The final rules also permit the use of a book-and-claim system for establishing claims to attributes of renewable natural gas or coal mine methane used in the production of hydrogen. “That is big, but buried in there is that you can’t use it before 2027,” de Marigny noted. Until then, taxpayers must have a direct pipeline connection between the gas source and the hydrogen facility in order to include the low-carbon nature of the gas in the hydrogen production’s emissions profile.
Administrative Procedure Act Compliance
The preamble explains that Treasury and the IRS “consulted extensively with scientific and technical experts from across the Federal government,” including Energy Department and EPA officials, in drafting the final rules. Essentially the same language appears in the final section 45Y and 48E regulations as well. Although reassuring and obviously reasonable, that might not be particularly helpful in a challenge because the delegations of authority simply require guidance “to carry out the purposes of this section, including regulations or other guidance for determining lifecycle greenhouse gas emissions.”
In their eagerness to provide taxpayer certainty, have Treasury and the IRS abandoned the position that their regulations are merely interpretive? In explaining the immediate effective date, the preamble says that “the final regulations provide needed rules on what the law requires for taxpayers to begin job-generating construction of capital-intensive projects qualifying for section 45V credits.” For many taxpayers hoping to claim one of those credits, obtaining project financing has been next to impossible without the certainty of final rules, but the preamble’s statement that the rules were necessary appears to be a concession.

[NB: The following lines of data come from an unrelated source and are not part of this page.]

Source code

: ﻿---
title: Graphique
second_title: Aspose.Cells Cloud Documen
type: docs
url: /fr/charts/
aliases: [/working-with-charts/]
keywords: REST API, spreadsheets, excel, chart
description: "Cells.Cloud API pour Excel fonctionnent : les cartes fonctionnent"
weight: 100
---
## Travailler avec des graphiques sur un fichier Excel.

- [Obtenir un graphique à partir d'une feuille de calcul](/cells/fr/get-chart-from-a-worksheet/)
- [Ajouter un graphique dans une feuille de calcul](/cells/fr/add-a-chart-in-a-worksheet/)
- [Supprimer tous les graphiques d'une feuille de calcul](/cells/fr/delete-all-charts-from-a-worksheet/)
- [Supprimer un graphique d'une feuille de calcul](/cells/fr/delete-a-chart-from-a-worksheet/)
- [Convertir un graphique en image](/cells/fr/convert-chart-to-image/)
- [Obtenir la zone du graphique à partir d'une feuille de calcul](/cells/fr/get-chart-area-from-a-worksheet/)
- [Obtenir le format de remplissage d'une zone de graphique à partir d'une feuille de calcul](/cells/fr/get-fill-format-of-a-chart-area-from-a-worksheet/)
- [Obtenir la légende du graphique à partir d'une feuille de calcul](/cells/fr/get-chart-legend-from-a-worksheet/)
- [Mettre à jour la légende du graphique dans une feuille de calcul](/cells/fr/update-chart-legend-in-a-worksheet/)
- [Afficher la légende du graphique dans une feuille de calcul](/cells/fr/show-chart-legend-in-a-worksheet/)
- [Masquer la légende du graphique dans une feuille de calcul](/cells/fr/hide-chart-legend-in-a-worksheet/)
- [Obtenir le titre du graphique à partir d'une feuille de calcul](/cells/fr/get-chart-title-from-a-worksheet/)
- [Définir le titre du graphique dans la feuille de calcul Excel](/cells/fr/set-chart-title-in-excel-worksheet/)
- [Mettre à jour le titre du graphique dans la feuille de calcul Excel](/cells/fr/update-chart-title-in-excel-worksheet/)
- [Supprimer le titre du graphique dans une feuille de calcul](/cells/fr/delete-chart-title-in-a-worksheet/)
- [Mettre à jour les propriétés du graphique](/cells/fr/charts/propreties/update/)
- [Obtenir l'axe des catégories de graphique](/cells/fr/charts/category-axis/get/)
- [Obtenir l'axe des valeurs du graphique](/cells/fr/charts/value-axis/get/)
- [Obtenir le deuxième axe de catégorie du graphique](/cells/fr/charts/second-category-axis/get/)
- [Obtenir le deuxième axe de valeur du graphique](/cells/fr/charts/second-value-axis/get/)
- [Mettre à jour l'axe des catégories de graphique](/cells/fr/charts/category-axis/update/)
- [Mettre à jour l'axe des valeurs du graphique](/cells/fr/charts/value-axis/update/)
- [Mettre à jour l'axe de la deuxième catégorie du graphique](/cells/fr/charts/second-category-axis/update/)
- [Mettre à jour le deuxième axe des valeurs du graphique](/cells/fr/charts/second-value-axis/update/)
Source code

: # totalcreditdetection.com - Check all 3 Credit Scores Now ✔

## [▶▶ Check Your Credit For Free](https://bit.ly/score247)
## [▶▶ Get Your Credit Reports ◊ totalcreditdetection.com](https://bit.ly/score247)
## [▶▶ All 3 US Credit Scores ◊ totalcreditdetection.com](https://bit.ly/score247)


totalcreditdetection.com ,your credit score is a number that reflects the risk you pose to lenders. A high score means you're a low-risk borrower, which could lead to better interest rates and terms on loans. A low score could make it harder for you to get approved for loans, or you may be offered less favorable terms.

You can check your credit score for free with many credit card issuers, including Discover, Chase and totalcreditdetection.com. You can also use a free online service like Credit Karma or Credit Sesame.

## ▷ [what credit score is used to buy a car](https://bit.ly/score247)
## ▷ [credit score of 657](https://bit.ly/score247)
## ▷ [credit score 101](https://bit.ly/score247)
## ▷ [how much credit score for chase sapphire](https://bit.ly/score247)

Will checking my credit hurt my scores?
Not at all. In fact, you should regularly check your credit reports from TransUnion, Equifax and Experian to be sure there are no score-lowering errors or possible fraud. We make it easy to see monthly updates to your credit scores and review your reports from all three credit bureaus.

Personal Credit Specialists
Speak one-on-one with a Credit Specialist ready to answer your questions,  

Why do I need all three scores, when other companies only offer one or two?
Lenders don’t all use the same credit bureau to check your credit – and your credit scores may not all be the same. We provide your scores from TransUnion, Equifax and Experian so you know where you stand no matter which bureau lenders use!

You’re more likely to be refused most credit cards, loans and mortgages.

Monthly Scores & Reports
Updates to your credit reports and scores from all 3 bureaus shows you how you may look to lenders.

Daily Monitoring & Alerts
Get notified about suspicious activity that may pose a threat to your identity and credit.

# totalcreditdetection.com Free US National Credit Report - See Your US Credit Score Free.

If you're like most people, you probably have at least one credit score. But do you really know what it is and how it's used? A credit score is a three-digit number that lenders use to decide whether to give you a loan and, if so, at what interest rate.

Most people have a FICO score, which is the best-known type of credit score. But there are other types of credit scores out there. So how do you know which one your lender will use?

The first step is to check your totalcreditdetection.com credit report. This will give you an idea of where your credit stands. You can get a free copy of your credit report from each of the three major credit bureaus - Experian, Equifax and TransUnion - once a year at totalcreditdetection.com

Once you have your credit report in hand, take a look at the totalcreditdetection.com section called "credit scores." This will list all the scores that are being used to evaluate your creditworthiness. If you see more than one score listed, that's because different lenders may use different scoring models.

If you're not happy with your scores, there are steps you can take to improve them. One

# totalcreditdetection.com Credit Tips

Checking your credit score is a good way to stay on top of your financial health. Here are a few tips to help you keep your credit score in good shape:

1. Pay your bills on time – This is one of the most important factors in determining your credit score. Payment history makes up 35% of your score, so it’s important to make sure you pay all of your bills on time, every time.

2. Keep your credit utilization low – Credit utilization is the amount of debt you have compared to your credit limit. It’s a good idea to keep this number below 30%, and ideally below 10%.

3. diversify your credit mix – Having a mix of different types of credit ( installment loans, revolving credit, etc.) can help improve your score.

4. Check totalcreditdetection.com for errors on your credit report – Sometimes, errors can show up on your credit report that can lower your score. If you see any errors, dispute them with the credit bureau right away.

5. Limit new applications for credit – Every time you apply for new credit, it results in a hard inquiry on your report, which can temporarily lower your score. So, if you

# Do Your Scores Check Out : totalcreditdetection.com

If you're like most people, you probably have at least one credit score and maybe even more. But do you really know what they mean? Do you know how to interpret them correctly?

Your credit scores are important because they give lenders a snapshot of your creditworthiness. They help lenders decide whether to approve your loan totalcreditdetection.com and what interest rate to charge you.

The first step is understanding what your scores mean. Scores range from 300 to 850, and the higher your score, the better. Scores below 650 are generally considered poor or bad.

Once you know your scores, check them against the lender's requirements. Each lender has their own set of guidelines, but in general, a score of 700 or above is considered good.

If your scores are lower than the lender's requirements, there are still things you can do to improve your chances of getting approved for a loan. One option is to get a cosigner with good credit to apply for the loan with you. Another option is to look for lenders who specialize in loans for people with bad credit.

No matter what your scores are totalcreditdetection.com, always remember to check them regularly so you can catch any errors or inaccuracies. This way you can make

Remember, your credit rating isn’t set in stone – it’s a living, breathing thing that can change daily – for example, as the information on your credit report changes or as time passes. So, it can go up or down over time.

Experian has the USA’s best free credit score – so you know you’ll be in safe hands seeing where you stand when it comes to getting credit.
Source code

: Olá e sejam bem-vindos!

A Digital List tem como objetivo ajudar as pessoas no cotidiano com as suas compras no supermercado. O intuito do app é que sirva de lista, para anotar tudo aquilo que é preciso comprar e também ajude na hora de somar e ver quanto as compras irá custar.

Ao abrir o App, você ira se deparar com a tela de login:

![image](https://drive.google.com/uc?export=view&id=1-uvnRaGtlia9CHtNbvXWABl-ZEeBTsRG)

The preamble notes that the IRS and Treasury considered necessary alternatives to the final rules. One example seems dubious: Officials “considered whether the production and sale or use of the hydrogen could be verified by an unrelated party without requiring the unrelated party to possess certain qualifications or conflict of interest characteristics,” and then, of course, they rejected the idea as an obvious opening for fraud and abuse. That appears 300 pages into the preamble, so the writers might simply have been exhausted by then, but examples of alternatives should probably be more serious than that. The other examples showed the government mulling over what are essentially administrative details.